How Trump’s Fans are Proving Themselves Wrong on Representation
The fundamental conceit of this little corner of the internet is that stories can change lives. One of the primary ways they do this is by inspiring people to action. People are often inspired when they identify with a character who does something awesome and guess what, it’s easier to identify with someone that’s like you. That’s why representation matters. That’s how representation saves lives.
If you live in the same social spaces I do, the previous paragraph is taken as a given. People understand it. People know it. People try to educate and cajole and convince the creators of all the stories we read and watch to include people of color, gay folks, trans folks, and so forth. The disappointment and anger people felt when the folks behind Riverdale decided that Jughead was not going to be asexual—as he is in the comics—was palpable and so very sad. Would it have been that hard to have an asexual character? (spoiler alert, no it wouldn’t)
Of course, the world being as terrible as it is, there are those that think this is nonsense. They think representation is a stupid idea. They think calls for having more women, and women who are portrayed as real people, in video games would ruin the games. They think that having gay people or trans people in TV shows and movies is simple political correctness. In doing so, they deny the fundamental humanity of people who aren’t like them.
Many of these people are white men (like me) and many of them are fans of Donald Trump. I rather suspect that their fear of losing their privileged position, their fear of having to treat everyone else as a person is a big reason they’re fans of Trump. He says he wants to make America great again and doesn’t even bother to nudge nudge and wink wink. He’ll tell you outright that making America great means you don’t have to pretend that women and people of color and all the rest of them really deserve to be treated as people.
They think the notion of representation is nonsense.
And yet, they’re the perfect example of representation at work in the real world.

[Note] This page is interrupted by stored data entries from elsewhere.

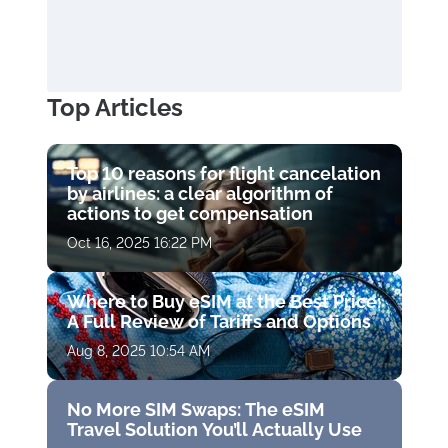
Top Articles
Top 10 reasons for flight cancelation
by airlines: a clear algorithm of
actions to get compensation
Oct 16, 2025 16:22 PM
Where to Buy eSIM at the Best Price:
A Full Review of Tariffs and Options
Aug 8, 2025 10:54 AM
No More SIM Swaps: The eSIM
Travel Solution You’ll Actually Use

Being a Racist Douchebag Is Bad, Okay?
I’m old enough to remember when being a racist, sexist douchebag was a bad thing. I am old enough to remember when people kept their racist opinions to themselves. Sure, you had the hard core racists, the white supremecists, white nationalists, and whatever the hell they wanted to call themselves, but you didn’t often see just plain folks being racist in public. At least I didn’t, but then, I wouldn’t. I’m whiter than snow.
Nowadays, there isn’t a week that goes by without a video of a racist jackwagon making a scene in public. The most recent one I’ve seen involved a veteran speaking to his mother in spanish and getting called all the usual sort of vile names for doing so. It was embarrassing, depressing, and it won’t be the most recent example very long.
To some extent, this is a product of technology. I’m also old enough to remember when social media wasn’t a thing. Heck, I’m old enough to remember when the internet wasn’t a thing. But it’s not solely the product of our technology. Vandalism of a hateful nature and hate crimes themselves have increased significantly since the election.
That’s Representation Folks
When Donald Trump was elected, people who thought like him were encouraged to act on their thoughts and beliefs and take real actions in the real world.
They were inspired to take action by something they watched on TV.
That’s representation, folks. They’re a minority in our society and they quite rightly felt their presence wasn’t welcome in the public square so when they felt like spewing some racist garbage, they held their tongues. Now, they don’t.
That’s representation. I’m just a straight white guy, but it sure as hell looks like a textbook case of representation and it stands in direct contrast to the notion that representation doesn’t matter.
If a minority of racist, sexist assholes can be emboldened by seeing someone like themselves in the public eye, the same has to be true of minorities that aren’t inherently asinine. People of color, women, gay folks, trans folks, ace folks, disabled folks, they all deserve to have heroes in our movies and TV shows and the people that argue otherwise have proven themselves wrong.